Oil Prices Slide as Market Bets on Hormuz Reopening Despite Slow Tanker Moves
Oil prices fell as traders bet on a reopening of the Strait of Hormuz following the US-Iran ceasefire, even though tanker outflows remain slow and geopolitical risks persist.

Oil prices tumbled on Friday as market participants increasingly bet on a reopening of the Strait of Hormuz following the U.S.-Iran ceasefire agreement, even though the pace of tanker departures from the Gulf remains surprisingly slow.

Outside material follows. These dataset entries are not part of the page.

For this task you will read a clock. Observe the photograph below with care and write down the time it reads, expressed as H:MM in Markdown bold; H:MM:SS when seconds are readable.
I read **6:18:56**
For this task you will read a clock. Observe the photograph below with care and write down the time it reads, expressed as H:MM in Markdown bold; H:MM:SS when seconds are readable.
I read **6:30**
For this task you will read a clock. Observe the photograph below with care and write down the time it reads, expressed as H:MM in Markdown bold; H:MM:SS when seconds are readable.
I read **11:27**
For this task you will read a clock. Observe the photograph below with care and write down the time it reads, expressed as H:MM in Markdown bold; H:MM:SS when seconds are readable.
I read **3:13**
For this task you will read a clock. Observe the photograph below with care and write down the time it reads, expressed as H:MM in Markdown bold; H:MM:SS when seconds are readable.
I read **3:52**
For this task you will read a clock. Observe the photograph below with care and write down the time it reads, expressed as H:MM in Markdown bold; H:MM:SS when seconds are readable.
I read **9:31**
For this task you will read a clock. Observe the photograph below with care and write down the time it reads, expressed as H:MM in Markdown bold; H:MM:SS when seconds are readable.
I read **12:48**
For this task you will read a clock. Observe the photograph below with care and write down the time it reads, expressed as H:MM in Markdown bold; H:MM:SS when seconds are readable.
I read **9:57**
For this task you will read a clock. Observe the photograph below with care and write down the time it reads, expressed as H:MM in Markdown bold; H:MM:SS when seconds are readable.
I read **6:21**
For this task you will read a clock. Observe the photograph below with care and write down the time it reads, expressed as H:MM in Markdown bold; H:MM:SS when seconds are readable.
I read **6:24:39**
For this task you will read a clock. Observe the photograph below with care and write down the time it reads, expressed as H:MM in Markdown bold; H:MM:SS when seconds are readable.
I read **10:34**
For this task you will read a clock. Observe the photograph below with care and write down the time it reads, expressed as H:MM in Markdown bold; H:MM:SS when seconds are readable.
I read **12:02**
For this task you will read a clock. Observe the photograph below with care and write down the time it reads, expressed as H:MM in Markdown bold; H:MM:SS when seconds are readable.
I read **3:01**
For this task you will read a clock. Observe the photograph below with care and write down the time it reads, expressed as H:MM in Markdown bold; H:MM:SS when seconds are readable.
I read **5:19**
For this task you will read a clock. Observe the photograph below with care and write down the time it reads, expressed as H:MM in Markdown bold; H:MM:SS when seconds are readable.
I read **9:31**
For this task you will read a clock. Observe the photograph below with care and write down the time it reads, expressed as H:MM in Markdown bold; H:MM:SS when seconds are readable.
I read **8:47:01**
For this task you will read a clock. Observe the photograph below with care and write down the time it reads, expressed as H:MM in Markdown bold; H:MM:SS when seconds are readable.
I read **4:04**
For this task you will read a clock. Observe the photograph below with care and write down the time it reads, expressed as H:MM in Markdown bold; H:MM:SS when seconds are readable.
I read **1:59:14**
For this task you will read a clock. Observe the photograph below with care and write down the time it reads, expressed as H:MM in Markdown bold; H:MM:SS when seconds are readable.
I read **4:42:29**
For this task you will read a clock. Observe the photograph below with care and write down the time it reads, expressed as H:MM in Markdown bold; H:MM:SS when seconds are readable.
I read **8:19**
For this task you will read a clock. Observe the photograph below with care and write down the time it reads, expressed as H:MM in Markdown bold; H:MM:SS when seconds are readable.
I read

The ceasefire, signed earlier this week, includes a 60-day window for the evacuation of crude tankers that have been stuck in the Gulf since March. However, data shows that only a handful of vessels have departed so far, suggesting logistical hurdles or lingering uncertainty. Kuwait announced that its oil output could reach 2 million barrels per day within a week, adding to the supply-side pressure. Meanwhile, the Israel-Lebanon situation remains tense, and Iran has attempted to reassert its authority over Hormuz in the initial days since the ceasefire.
For energy traders, the price action reflects a classic case of markets looking ahead. The expectation of resumed flows through Hormuz—which handles about 20% of global oil transit—has outweighed the current reality of trapped tankers. If the reopening materializes, it could quickly add supply to an already well-supplied market, potentially pushing Brent and WTI lower. Traders can check NowPrice's fuel page for real-time pricing on crude benchmarks and refined products.
Looking ahead, the key catalyst will be the actual pace of tanker clearances over the next week. A faster-than-expected evacuation would confirm the bearish thesis, while any delays or renewed tensions could trigger a sharp reversal. The Israel-Lebanon front and Iran's posturing will also be closely watched. The 60-day window provides a timeline, but the market's reaction suggests that traders are already pricing in a smooth reopening.